Problema A
Reescreva o trecho do texto sobre o barão que começa com as palavras "Após a morte" e termina com "escravos, segundo Ferreira.", renomeando "Veneza" para "Boa Vista".
Problema B
Resuma em duas frases o texto sobre o barão.

━━ Texto para análise

Após a morte do sogro, assumiu todos os negócios e sua fortuna disparou: comprou sete fazendas de café espalhadas pelo Vale do Paraíba fluminense e interior de Minas. Apenas na fazenda Veneza, em Valença, possuía mais de 400 mil pés de café e cerca de 200 escravos. Levando-se em consideração que ele tinha outras áreas produtoras de café, o barão pode ter tido até mil escravos, segundo Ferreira.

"Não se trata de uma contradição ele ter sido negro e dono de escravos, pois tinha consciência do período em que vivia e precisava de mão de obra para tocar suas fazendas. E a mão de obra disponível era a escrava", diz Ferreira.

━━━━
━━ Dados em estudo

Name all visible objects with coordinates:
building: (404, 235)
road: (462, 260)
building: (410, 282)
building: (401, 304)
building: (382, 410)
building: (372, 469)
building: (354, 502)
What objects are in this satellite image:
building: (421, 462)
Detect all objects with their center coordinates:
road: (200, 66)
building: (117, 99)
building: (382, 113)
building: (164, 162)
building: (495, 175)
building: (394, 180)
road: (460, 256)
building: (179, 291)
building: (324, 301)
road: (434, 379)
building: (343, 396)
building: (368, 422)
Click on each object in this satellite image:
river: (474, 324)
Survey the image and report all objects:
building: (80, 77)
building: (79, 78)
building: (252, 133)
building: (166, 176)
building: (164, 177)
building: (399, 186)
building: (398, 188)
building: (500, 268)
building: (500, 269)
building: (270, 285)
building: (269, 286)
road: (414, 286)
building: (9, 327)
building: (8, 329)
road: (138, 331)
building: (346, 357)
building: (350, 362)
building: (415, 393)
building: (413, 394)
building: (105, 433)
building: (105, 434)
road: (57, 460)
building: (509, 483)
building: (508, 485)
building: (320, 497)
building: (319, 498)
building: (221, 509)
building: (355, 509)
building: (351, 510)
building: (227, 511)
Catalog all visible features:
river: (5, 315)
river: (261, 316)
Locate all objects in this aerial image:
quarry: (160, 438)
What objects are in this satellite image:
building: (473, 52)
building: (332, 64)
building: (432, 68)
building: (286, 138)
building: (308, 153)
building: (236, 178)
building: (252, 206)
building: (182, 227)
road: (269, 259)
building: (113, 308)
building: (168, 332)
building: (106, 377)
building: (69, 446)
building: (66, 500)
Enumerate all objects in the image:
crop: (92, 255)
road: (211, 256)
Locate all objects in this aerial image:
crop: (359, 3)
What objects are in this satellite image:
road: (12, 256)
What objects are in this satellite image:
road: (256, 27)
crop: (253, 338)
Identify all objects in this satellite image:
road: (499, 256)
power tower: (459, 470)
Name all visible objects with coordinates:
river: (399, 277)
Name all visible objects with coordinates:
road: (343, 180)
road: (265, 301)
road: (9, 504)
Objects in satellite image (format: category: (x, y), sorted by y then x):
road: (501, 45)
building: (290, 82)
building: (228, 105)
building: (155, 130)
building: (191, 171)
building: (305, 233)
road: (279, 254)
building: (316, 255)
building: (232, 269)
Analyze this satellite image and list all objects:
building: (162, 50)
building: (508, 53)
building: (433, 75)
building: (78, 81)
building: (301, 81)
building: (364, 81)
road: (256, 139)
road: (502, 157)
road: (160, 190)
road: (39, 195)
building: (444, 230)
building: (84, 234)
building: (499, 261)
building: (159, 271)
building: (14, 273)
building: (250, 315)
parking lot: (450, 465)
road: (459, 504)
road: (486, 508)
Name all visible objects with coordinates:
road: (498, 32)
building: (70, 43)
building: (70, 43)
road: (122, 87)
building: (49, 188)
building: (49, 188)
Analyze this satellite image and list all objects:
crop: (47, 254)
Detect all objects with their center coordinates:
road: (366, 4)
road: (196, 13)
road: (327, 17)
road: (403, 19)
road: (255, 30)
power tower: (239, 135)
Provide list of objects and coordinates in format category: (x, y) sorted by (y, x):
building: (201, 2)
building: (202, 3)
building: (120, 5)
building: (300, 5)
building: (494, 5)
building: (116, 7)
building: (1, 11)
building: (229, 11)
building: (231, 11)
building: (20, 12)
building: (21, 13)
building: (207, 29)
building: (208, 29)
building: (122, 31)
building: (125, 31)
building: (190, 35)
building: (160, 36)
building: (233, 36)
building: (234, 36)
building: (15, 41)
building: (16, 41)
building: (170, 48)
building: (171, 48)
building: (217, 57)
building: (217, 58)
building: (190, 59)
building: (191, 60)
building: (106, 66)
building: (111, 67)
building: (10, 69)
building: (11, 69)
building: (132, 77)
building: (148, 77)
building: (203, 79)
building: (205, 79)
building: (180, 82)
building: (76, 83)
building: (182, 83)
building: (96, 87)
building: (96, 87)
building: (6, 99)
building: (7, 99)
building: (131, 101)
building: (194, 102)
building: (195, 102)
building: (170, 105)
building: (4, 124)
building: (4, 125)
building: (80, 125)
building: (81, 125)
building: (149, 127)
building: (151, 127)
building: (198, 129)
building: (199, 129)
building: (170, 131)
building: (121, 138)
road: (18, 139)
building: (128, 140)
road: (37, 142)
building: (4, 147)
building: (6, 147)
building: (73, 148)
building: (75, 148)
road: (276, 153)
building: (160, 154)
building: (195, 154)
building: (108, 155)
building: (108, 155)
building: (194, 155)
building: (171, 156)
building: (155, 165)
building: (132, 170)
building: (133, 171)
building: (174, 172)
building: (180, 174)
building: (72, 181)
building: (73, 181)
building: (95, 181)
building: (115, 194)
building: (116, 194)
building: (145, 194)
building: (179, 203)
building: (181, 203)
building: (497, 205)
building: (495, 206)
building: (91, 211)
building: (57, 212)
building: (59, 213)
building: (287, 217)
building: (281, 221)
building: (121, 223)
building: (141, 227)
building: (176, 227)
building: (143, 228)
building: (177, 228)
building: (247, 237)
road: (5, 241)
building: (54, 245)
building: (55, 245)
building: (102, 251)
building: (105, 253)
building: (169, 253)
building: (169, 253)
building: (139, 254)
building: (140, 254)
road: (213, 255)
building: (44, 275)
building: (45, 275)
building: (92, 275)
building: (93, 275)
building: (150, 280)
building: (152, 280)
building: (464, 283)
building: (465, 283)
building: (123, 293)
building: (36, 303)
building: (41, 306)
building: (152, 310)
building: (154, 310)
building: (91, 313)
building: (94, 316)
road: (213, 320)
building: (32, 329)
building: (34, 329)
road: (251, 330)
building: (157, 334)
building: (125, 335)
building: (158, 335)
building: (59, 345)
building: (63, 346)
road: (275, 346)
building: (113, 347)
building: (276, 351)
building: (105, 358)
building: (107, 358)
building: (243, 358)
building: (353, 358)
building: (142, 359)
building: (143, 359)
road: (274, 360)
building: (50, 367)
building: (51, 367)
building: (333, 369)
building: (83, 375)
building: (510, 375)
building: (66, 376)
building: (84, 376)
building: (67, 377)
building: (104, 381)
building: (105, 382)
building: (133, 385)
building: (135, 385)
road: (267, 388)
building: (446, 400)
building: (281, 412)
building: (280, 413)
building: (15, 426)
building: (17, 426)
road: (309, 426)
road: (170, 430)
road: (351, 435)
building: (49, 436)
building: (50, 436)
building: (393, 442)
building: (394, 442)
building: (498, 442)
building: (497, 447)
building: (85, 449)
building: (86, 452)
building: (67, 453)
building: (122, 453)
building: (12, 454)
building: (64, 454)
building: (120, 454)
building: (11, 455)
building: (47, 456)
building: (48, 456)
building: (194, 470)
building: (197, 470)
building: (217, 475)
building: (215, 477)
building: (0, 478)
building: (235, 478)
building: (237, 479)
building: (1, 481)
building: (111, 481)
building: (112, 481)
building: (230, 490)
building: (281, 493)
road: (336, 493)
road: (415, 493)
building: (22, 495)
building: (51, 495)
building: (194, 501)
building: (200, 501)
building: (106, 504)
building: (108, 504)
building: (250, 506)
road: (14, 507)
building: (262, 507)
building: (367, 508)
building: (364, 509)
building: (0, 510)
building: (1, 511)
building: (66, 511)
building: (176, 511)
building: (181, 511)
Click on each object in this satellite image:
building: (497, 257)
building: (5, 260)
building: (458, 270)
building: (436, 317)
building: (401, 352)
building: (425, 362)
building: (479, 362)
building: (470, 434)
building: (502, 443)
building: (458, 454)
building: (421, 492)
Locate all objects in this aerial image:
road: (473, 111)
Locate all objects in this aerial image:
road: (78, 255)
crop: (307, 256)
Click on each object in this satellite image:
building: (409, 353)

━━━━

Resposta A
Após a morte do sogro, assumiu todos os negócios e sua fortuna disparou: comprou sete fazendas de café espalhadas pelo Vale do Paraíba fluminense e interior de Minas. Apenas na fazenda Boa Vista, em Valença, possuía mais de 400 mil pés de café e cerca de 200 escravos. Levando-se em consideração que ele tinha outras áreas produtoras de café, o barão pode ter tido até mil escravos, segundo Ferreira.

Resposta B
Após a morte do sogro, o barão assumiu todos os negócios, comprou sete fazendas de café no Vale do Paraíba fluminense e no interior de Minas e, segundo Ferreira, pode ter tido até mil escravos. Para Ferreira, não é contradição ele ter sido negro e dono de escravos, pois tinha consciência do período em que vivia, e a mão de obra disponível para tocar suas fazendas era a escrava.